Everybody needs a few income machines to keep their portfolio ticking over. Here are three you can’t afford to ignore.
GlaxoSmithKline
Pharmaceuticals giant GlaxoSmithKline (LSE: GSK) has been called an income machine for as long as I can remember and despite the odd glitch it keeps pumping out the dividends. The share price has also impressed lately, growing 20% in the past three months, which has knocked the yield to 4.81%. Given that this is almost 20 times the current base rate, it seems churlish to complain.
Glaxo’s 4% increase in turnover over the second quarter (at constant exchange rates) and 16% leap in core earnings per share (EPS) satisfied markets. Key to the company’s long-term prospects are sales from new products and here the news is good, as they now account for 23% of total pharmaceutical sales, offsetting continuing declines in Seretide/Advair. The dividend has been frozen at 80p for several years but is still a tonic in today’s low yield world.
Royal Mail
Royal Mail (LSE: RMG) is a relatively new income play but looks set to keep churning out the dividends for years to come. The existential question is whether its parcels business can expand fast enough to overcome the inevitable decline in the old-fashioned letter. Its latest trading update showed a 1% rise in group revenue, offsetting a 1% decline in UK revenues, exciting nobody either way.
Similarly, a 2% rise in parcels volumes and revenues had to be judged against the 2% drop in UK addressed letter volumes and 3% drop in letter revenues. Double-digit growth in Europe suggests Royal Mail could deliver some excitement but the general message is ‘slow and steady goes’, amid challenging economic seas.

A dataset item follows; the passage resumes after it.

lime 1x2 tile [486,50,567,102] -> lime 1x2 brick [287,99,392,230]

This impression is confirmed by forecast EPS growth of 0% until March 2017, followed by 3% in 2018. But a forecast dividend of 4.7% is attractive and healthy cover make this a good buy for income seekers, especially at 12.48 times earnings.
Vodafone Group
The phrase income machine could almost have been coined for mobile phone giant Vodafone (LSE: VOD). It continues to do what it has done for as long as I can recall, that to yield around 5% a year. Right now you get 4.87%, pretty much in range. The share price is up 44% over the past five years, which is solid for a company that few people buy for its growth prospects.

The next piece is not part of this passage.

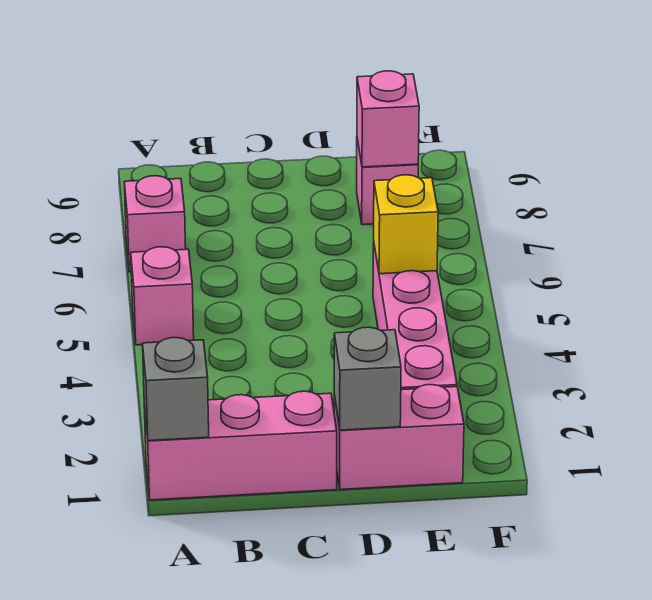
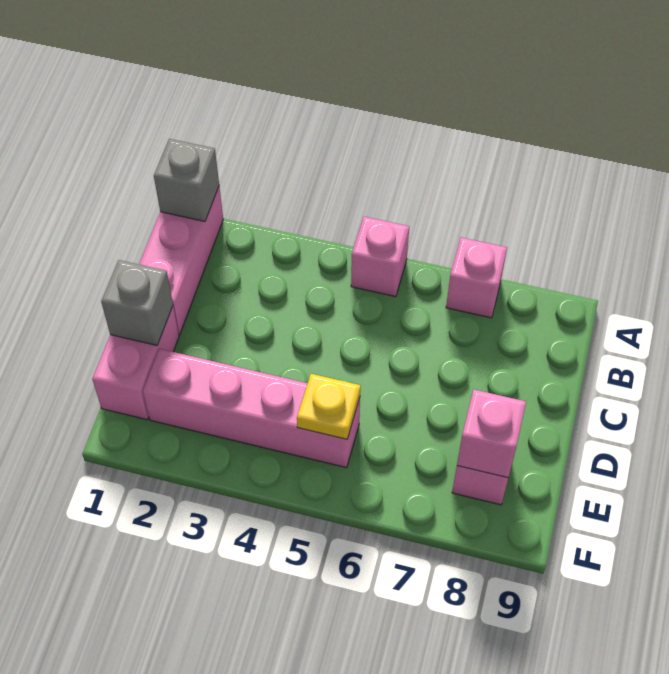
yellow 1x1 brick [374,175,438,274] -> yellow 1x1 plate [297,374,361,439]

First quarter revenues grew 2.2%, although they fell 4.5% in reported terms on negative foreign exchange movements, as Vodafone reports in euros. It has made big strides in selling larger data bundles and fixed broadband services across its key markets, with a whopping 63% growth in data traffic across the quarter, plus an extra 5.7m on its 4G customer base, which has doubled year-on-year to 52.5m. Data revenues, however, aren’t rising at anything like that pace and despite rapid growth in Turkey and India, Europe continues to hold the business back. That said, forecast EPS growth of 38% in the year to March 2017 and 13% the year after is promising. By then the stock is expected to yield 5.1%, which is pretty much what you would expect.